There was a huge list of sake to choose from, so we asked what he recommended and went for that one. He put a cup onto a small plate and poured sake in till it overflowed. Delicious gleaming flavour. And then they guy, who didn't really speak English, started handing us plates of food - we'd already eaten but we simply had to eat it. Delicious bowls of octopus. Seaweed. And possibly the most delicious sushi rolls we ate in the whole of Japan, melt in your mouth amazingness. Two customers came in. Two young women, they had a chat with the guy behind the counter and were very please to see us. We tried so hard to talk to each other, using Google Translate and sign language. We all got on a laughed together anyway. Then another customer walked in, a young guy who actually spoke English! He worked for the local television channel and sat down at the bar to eat and drink. He became the translator. It turned out you were meant to book at place in these bars but the owner behind the counter was really kind and let us in and have a place. It was probably a shock for him to see two foreigners wander in to his bar.

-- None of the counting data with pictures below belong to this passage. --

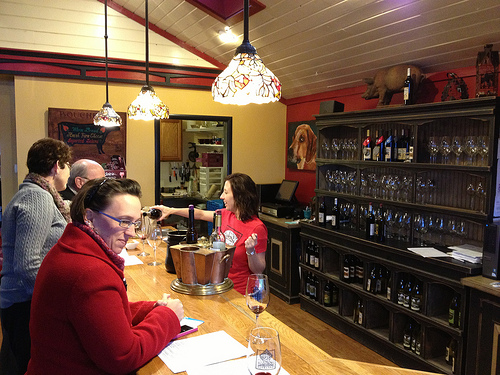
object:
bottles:
[186, 204, 226, 251]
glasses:
[427, 135, 496, 165]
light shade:
[93, 101, 124, 128]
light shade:
[126, 84, 170, 121]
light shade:
[211, 43, 282, 106]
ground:
[417, 161, 469, 223]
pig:
[360, 63, 427, 108]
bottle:
[403, 66, 414, 105]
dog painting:
[288, 124, 317, 171]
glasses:
[326, 169, 435, 205]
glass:
[417, 214, 470, 248]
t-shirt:
[216, 208, 268, 296]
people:
[56, 158, 105, 208]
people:
[0, 137, 74, 375]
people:
[28, 174, 184, 374]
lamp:
[91, 0, 282, 129]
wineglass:
[133, 219, 150, 257]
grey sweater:
[0, 179, 69, 309]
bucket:
[169, 241, 237, 296]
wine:
[142, 207, 162, 219]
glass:
[146, 224, 164, 266]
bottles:
[318, 124, 490, 247]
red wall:
[283, 95, 322, 198]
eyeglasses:
[85, 207, 141, 228]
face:
[95, 193, 142, 255]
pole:
[242, 0, 249, 43]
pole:
[144, 0, 149, 84]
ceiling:
[0, 0, 500, 99]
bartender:
[146, 172, 268, 300]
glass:
[322, 140, 330, 159]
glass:
[331, 138, 341, 159]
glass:
[246, 273, 270, 328]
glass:
[247, 327, 281, 374]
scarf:
[23, 172, 72, 223]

The evening got more and more silly as we drank and laughed and drank some more, all squashed into this tiny white portacabin-type square of a bar. We made each other laugh and then ate and drank some more in a whirl of warmth and happiness. What a place Kushiro is: on the surface steely and unfriendly with nothing of interest but just with a little effort, just under the surface is a Hokkaido culture all to its own. In this cold and icy concrete port the heart of Japan is warm.